Sources: Proximate, Sustainability Institute

4. Iraq

A television channel is helping to preserve Syriac, an ancient language spoken primarily by Christians in Iraq and Syria. Syriac is related to Aramaic – the original script of the Bible – and was widely used in religious texts, but it has increasingly disappeared. After public demand prompted funding from the Iraqi government, television channel al-Syriania hopes to help Syriac speakers remain connected to the language.

In 2012, Christians in Baghdad opened a school to teach the Syriac language.
Saad Shalash/Reuters/File

About 40 staff members create programming on everything from news to cinema. While news bulletins are in classical Syriac, cultural programs are in a colloquial dialect. “It’s important to have a television station that represents us,” said Mariam Albert, a newscaster who speaks Syriac at home.

Syriac was prominent before Arabic began to dominate the region between the seventh and 11th centuries. After the U.S. invasion of Iraq in 2003, persecution by the Islamic State precipitated a further decline in the number of Christians living in the country. But sources of Syriac survive: Najeeb Michaeel Moussa, archbishop of Mosul, rescued a collection of Syriac manuscripts before the city fell to the Islamic State in 2014. Many of them are now preserved at the Digital Center for Eastern Manuscripts in Erbil, Iraq.
Sources: The World, The Arab Weekly, Al Jazeera

5. Japan

Japanese schools are giving children days off to spend time with family.
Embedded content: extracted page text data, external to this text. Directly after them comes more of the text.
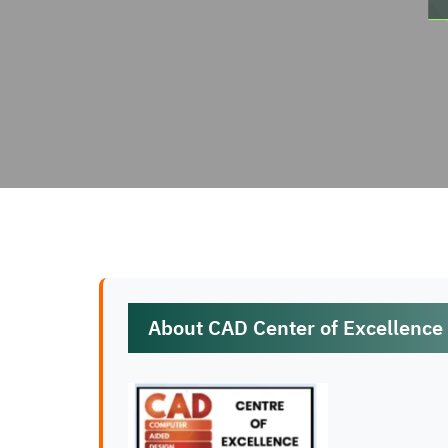
About CAD Center of Excellence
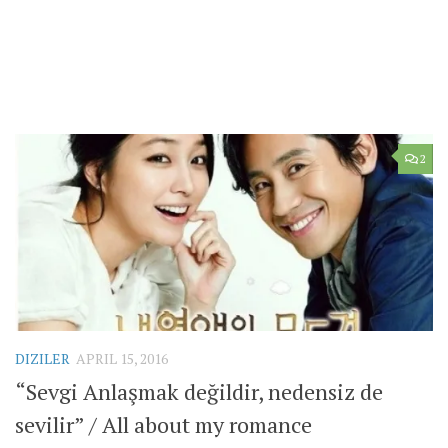
2
DIZILER
APRIL 15, 2016
“Sevgi Anlaşmak değildir, nedensiz de
sevilir” / All about my romance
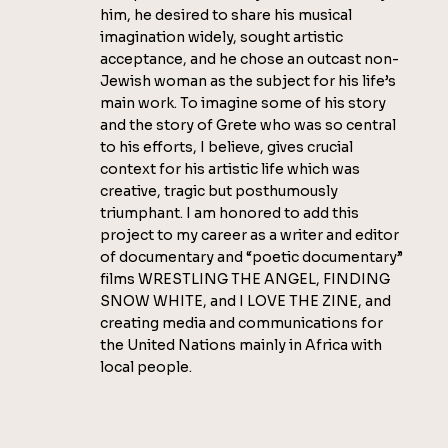
him, he desired to share his musical
imagination widely, sought artistic
acceptance, and he chose an outcast non-
Jewish woman as the subject for his life’s
main work. To imagine some of his story
and the story of Grete who was so central
to his efforts, I believe, gives crucial
context for his artistic life which was
creative, tragic but posthumously
triumphant. I am honored to add this
project to my career as a writer and editor
of documentary and “poetic documentary”
films WRESTLING THE ANGEL, FINDING
SNOW WHITE, and I LOVE THE ZINE, and
creating media and communications for
the United Nations mainly in Africa with
local people.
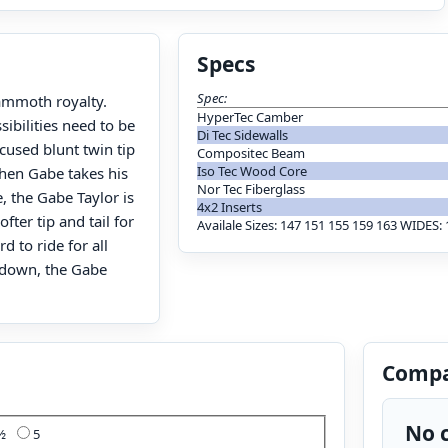
Specs
Spec:
Mammoth royalty.
HyperTec Camber
ibilities need to be
Di Tec Sidewalls
cused blunt twin tip
Compositec Beam
Iso Tec Wood Core
when Gabe takes his
Nor Tec Fiberglass
e, the Gabe Taylor is
4x2 Inserts
fter tip and tail for
Availale Sizes: 147 151 155 159 163 WIDE
d to ride for all
g down, the Gabe
Compa
No c
4½
5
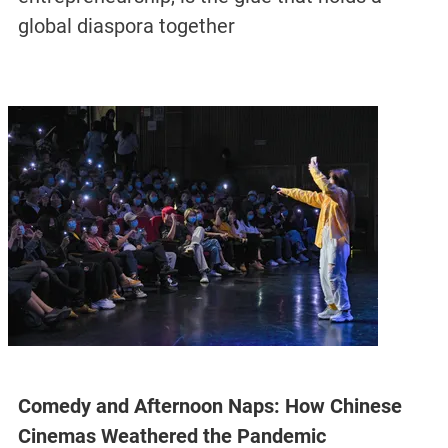
global diaspora together
Comedy and Afternoon Naps: How Chinese
Cinemas Weathered the Pandemic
In three prefectures, local governments are encouraging kids to take off up to three days of their choice per year. The goal is to improve the work-life balance for families in Japan, where many adults work or are on call through the weekend. The health ministry for years has recorded a link between Japan’s long working hours and high rates of depression.

In the parts of Okinawa, Oita, and Aichi that are offering the option, the program has a practical application, too. The days off may encourage parents to take vacations with their children on non-peak weekends for tourist travel. They also give kids the opportunity to see relatives who may live far away.
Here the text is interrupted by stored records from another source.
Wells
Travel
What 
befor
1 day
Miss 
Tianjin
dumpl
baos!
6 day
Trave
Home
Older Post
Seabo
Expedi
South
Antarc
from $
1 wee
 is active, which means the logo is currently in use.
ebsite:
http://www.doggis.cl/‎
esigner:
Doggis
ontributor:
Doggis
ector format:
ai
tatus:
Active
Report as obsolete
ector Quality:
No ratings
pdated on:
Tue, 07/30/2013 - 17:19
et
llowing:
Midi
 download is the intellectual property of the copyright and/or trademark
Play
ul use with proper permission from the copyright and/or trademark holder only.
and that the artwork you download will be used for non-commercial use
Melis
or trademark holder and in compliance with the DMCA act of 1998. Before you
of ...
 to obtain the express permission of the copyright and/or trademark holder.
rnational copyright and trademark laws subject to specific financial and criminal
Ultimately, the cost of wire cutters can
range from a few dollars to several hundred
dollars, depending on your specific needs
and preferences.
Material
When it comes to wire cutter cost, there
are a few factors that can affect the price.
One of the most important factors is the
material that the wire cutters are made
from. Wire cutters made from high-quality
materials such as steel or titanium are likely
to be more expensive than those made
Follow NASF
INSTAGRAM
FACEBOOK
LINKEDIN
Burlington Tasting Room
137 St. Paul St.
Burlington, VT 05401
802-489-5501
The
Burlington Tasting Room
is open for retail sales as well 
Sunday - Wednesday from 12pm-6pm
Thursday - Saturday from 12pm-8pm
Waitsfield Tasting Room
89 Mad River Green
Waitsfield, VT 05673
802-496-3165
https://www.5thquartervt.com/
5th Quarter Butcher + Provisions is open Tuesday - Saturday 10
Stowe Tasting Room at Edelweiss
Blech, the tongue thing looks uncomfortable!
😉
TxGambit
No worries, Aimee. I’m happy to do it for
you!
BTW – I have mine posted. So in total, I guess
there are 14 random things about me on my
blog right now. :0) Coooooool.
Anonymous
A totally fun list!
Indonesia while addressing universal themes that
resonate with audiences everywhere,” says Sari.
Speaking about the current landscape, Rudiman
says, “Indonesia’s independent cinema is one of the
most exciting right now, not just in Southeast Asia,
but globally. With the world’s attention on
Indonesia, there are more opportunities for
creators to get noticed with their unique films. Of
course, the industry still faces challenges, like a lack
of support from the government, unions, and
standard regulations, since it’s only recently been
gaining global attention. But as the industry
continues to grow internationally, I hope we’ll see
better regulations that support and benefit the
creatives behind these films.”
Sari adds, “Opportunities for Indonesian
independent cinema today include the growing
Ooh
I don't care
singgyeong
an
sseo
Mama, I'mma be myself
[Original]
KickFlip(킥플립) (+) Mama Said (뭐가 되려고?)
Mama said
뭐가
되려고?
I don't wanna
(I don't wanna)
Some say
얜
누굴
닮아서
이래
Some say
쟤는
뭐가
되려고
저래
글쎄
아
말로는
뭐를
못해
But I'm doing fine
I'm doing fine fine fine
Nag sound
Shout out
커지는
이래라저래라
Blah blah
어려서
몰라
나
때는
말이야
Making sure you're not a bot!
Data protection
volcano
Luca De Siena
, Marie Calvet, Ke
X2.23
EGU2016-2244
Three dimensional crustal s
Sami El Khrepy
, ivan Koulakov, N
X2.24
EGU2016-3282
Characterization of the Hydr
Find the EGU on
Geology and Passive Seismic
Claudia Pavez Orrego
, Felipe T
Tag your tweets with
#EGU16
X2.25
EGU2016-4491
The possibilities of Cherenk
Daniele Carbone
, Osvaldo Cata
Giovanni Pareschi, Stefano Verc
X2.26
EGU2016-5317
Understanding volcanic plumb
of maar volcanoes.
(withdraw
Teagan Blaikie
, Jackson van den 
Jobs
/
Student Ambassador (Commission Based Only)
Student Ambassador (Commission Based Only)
A family embraces before parting at a train station in Osaka prefecture, Jan. 3, 2019.
Takuya Yoshino/Yomiuri Shimbun/AP/File

“Families and schools need to strike a balance between the opportunity for children to learn with their parents outside the classroom and the regular school hours missed due to such special time off,” said Makiko Nakamuro, a professor of education economics at Tokyo’s Keio University.

In Oita prefecture, 270 people applied to take part in the program in the first two months. One parent in Aichi prefecture used the time to take his child on a work trip. “Thanks to the program, I could show my son my work and have extra time with him,” said Shingo Horita, a civil servant.